__Try it__
Format the data below as a JSON list of strings, with one string per line and blank lines omitted. Leave the pictures out of the answer.
== Recorded information ==
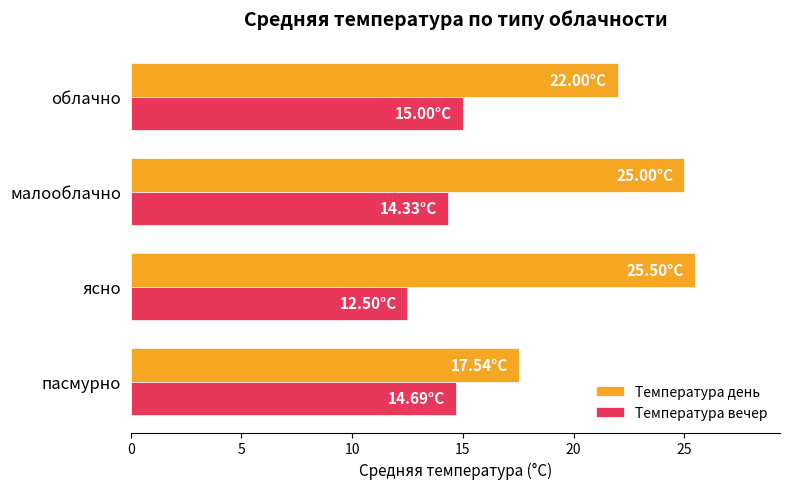

Which series has the largest total across all categories?

Температура день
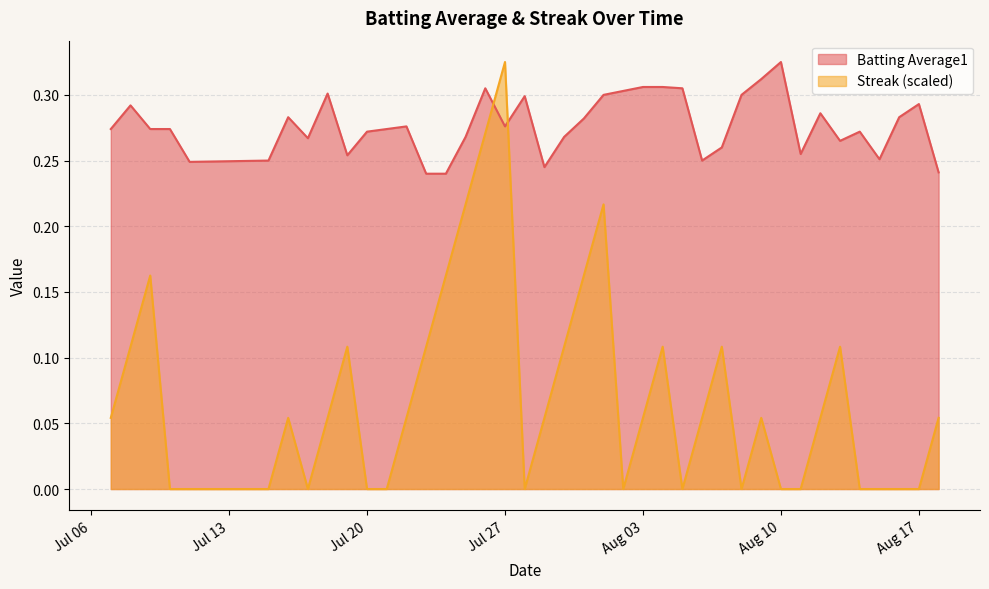

At which category is the sum across all series the highest?

Jul 27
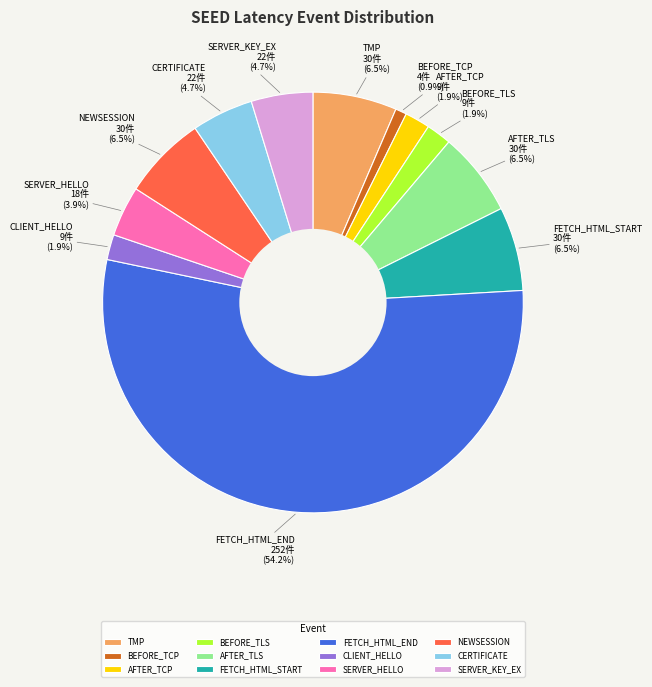

What portion of the pie excludes BEFORE_TLS?

98.1%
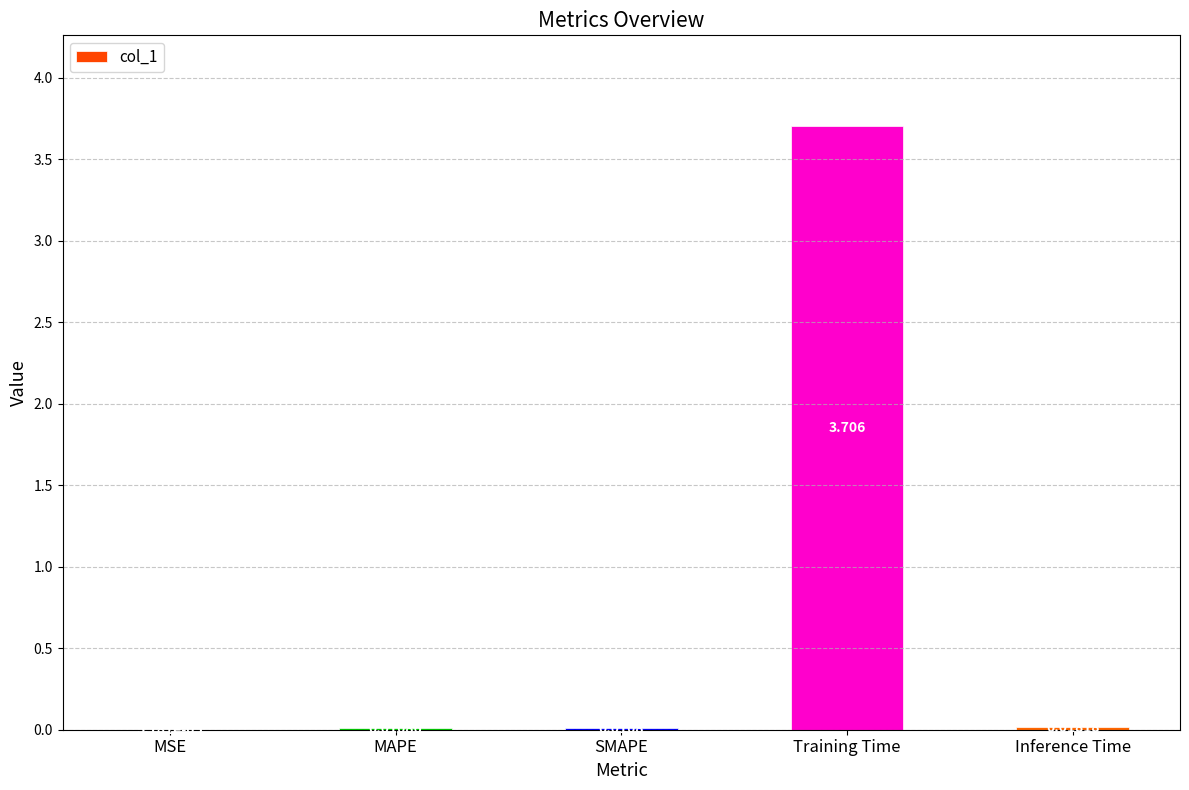

Which has a higher value, Training Time or SMAPE?

Training Time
===
__Exercise solution__
[
  "Which series has the largest total across all categories?",
  "Температура день",
  "At which category is the sum across all series the highest?",
  "Jul 27",
  "What portion of the pie excludes BEFORE_TLS?",
  "98.1%",
  "Which has a higher value, Training Time or SMAPE?",
  "Training Time"
]